• INSTRUCTION: All lines in the data below carrying the string "Tours" are to be located and copied.

DATA FOR ANALYSIS Start Marker

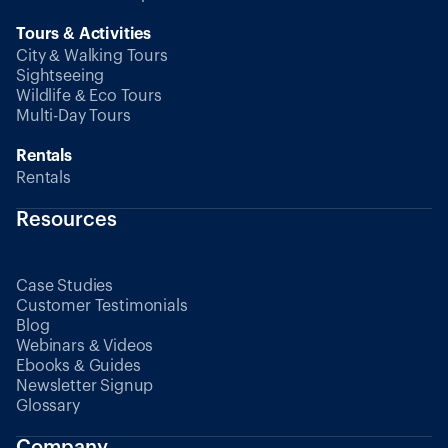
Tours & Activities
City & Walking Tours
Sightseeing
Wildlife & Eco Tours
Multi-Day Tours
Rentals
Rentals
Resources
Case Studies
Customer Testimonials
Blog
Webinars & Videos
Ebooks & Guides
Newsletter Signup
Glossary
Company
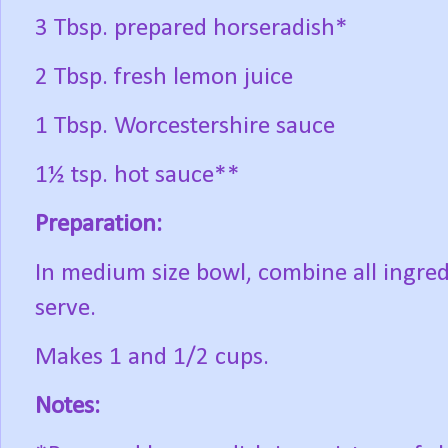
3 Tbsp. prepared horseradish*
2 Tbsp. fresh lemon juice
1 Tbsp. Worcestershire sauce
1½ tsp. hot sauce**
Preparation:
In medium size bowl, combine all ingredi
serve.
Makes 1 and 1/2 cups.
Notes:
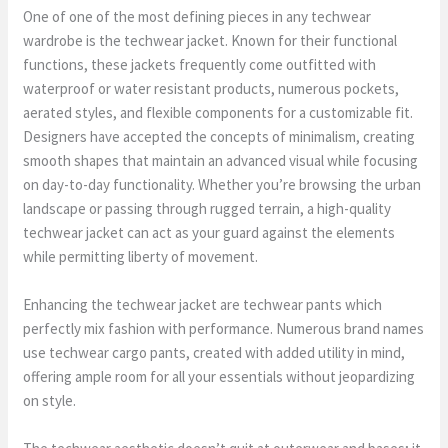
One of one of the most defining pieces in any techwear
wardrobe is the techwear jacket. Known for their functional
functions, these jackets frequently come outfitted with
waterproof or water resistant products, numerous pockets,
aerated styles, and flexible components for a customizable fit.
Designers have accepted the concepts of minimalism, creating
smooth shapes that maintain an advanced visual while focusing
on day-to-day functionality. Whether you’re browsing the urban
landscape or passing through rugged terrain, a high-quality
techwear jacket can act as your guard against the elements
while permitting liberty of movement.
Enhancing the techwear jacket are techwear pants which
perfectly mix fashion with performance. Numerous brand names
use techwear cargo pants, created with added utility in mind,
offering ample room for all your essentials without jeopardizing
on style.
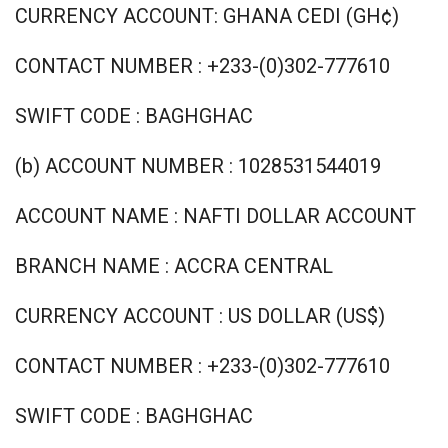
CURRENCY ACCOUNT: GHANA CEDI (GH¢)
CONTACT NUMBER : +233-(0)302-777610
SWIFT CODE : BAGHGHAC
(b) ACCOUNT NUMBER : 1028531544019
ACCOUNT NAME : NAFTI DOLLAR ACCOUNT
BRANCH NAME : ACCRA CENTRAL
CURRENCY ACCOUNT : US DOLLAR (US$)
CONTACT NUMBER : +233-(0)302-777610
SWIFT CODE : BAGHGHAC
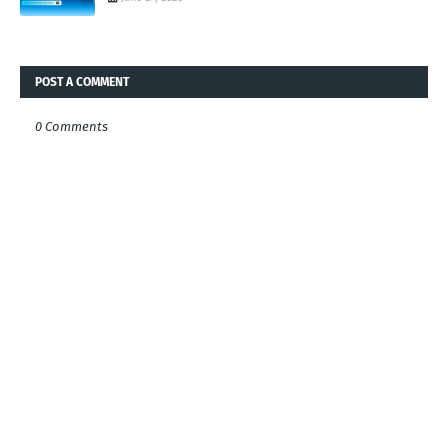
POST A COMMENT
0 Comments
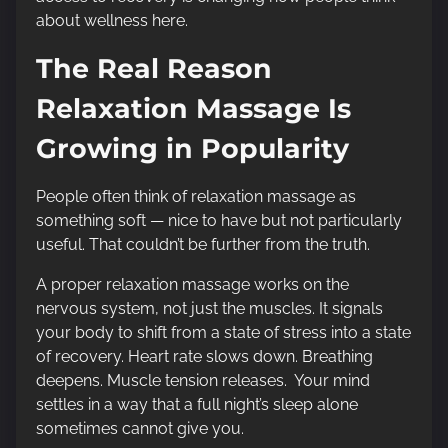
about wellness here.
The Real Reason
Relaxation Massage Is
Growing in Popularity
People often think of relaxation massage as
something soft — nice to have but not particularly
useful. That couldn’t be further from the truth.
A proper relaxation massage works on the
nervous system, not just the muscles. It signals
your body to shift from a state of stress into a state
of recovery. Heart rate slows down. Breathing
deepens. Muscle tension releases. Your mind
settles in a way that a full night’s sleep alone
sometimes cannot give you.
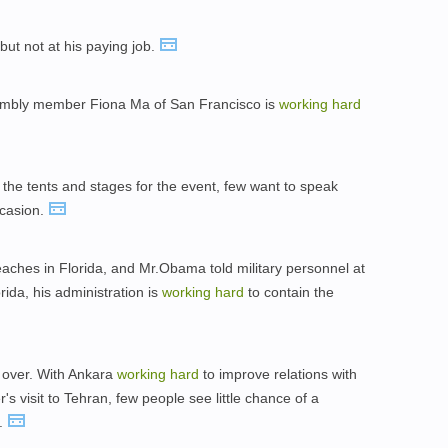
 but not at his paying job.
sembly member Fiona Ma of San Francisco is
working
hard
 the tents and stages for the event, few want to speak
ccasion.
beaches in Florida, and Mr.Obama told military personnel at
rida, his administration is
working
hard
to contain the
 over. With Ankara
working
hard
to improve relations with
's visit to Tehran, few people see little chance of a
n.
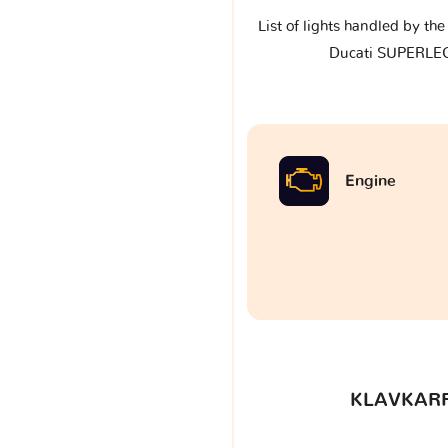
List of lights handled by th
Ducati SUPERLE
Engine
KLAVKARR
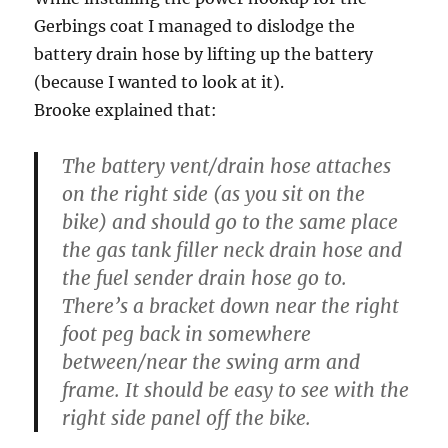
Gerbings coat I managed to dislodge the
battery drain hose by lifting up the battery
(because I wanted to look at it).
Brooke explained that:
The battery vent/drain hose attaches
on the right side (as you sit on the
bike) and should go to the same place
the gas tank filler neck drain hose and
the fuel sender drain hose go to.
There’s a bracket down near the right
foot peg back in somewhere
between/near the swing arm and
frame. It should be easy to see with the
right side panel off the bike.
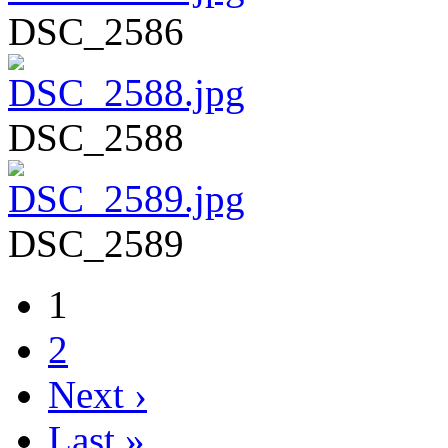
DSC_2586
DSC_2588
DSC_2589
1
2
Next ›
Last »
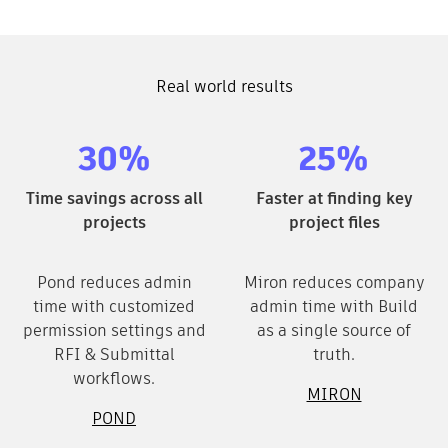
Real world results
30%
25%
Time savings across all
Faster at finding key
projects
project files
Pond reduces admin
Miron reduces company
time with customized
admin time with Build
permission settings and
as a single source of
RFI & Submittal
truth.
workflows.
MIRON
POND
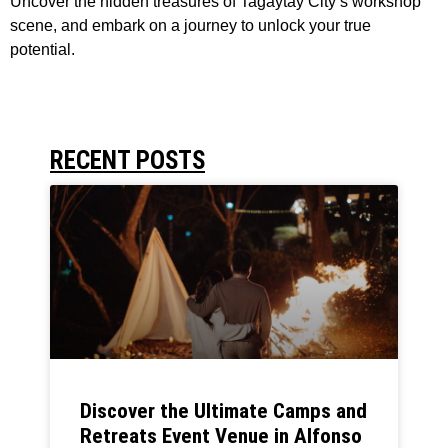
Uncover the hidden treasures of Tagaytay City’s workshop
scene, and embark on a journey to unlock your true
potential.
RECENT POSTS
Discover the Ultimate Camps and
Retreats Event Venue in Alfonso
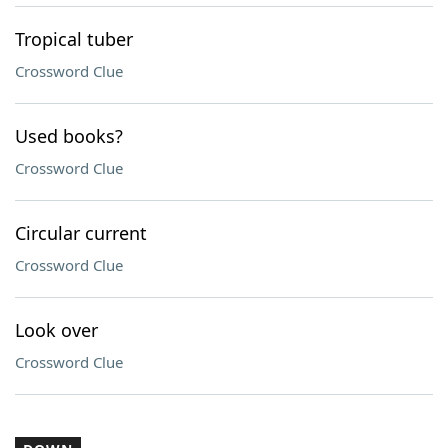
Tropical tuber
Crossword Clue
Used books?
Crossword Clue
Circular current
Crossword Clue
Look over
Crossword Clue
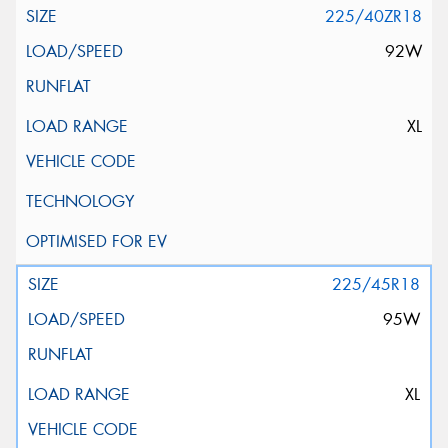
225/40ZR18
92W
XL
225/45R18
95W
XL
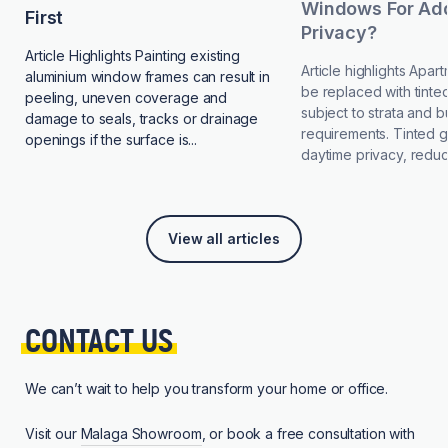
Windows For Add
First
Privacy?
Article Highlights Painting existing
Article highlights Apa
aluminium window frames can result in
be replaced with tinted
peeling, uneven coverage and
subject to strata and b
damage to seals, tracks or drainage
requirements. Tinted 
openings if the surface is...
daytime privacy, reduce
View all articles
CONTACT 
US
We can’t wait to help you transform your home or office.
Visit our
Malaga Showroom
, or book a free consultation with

DATA FOR ANALYSIS End Marker
DATA FOR ANALYSIS Start Marker

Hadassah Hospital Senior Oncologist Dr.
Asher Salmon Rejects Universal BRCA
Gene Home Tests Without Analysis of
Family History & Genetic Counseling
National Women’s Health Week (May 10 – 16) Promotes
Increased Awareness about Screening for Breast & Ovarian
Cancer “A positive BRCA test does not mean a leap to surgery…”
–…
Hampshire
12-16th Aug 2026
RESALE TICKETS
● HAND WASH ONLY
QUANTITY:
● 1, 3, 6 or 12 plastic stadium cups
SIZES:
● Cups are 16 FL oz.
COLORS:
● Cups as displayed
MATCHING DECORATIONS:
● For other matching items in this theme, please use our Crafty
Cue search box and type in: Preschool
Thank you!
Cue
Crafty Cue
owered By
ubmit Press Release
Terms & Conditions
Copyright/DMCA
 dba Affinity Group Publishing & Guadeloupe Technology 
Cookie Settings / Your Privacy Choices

DATA FOR ANALYSIS End Marker
DATA FOR ANALYSIS Start Marker

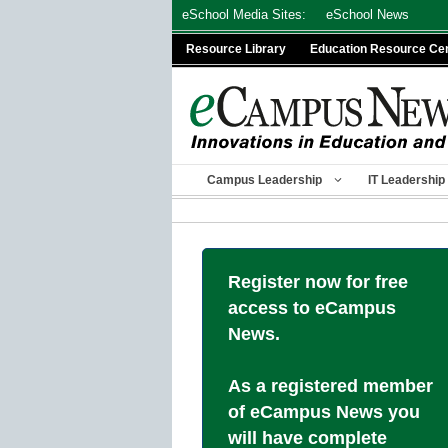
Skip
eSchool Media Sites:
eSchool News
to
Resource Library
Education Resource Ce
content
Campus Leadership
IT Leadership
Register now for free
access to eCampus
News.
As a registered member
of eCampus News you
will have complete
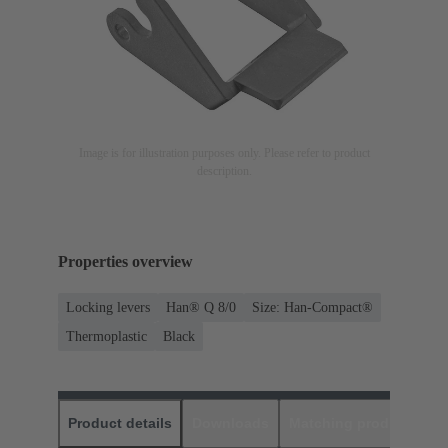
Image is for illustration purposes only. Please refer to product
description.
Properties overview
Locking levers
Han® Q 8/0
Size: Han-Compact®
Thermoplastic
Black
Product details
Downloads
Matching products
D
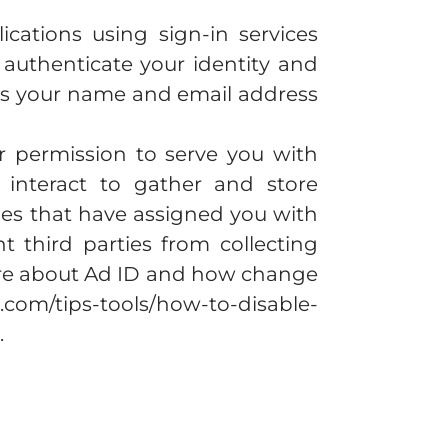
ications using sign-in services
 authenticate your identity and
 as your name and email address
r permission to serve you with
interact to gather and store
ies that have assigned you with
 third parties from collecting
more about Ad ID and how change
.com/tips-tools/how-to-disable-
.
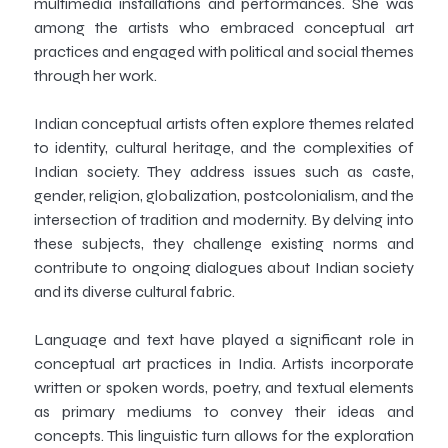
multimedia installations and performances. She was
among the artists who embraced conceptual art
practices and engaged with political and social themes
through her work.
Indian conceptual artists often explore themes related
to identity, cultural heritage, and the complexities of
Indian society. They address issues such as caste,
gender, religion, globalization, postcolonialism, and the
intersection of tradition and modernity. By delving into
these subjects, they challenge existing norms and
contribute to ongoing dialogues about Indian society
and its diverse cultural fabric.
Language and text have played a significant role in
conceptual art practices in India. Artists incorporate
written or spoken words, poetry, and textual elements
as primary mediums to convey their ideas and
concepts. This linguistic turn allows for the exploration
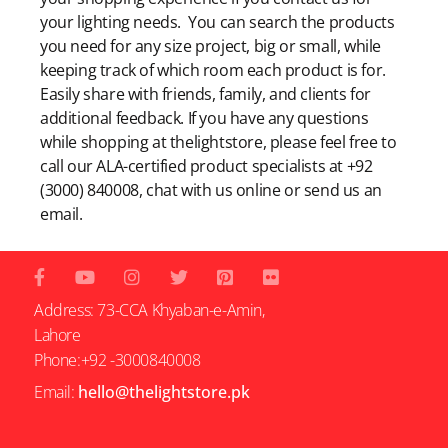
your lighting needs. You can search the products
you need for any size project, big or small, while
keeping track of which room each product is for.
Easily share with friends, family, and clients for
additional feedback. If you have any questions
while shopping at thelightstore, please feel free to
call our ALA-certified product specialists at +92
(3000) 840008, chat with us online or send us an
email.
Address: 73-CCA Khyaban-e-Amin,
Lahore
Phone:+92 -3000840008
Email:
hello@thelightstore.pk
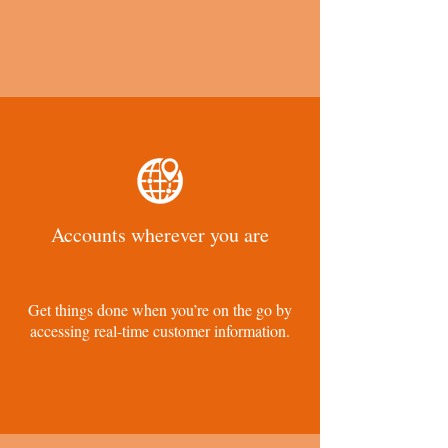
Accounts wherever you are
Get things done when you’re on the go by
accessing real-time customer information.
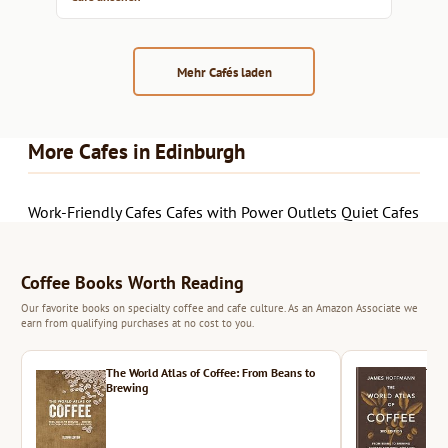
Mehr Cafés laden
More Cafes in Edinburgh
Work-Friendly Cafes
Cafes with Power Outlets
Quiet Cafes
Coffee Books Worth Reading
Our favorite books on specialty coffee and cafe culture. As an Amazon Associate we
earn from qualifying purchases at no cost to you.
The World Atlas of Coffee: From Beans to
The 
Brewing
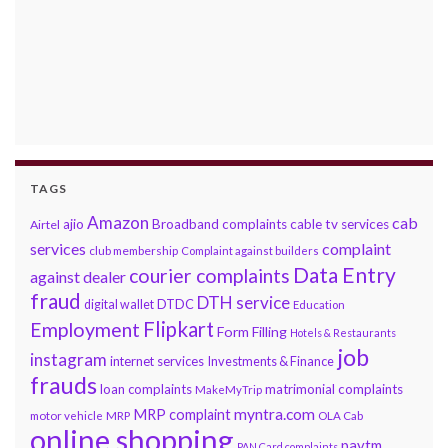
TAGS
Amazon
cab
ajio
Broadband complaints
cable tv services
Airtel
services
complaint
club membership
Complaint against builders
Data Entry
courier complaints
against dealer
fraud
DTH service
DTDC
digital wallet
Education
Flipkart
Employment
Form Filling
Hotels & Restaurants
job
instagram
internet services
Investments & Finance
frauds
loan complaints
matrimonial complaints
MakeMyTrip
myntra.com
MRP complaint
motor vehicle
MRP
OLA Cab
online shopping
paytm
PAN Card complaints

DATA FOR ANALYSIS End Marker

• SOLUTION TO THIS EXERCISE:
Tours & Activities
City & Walking Tours
Wildlife & Eco Tours
Multi-Day Tours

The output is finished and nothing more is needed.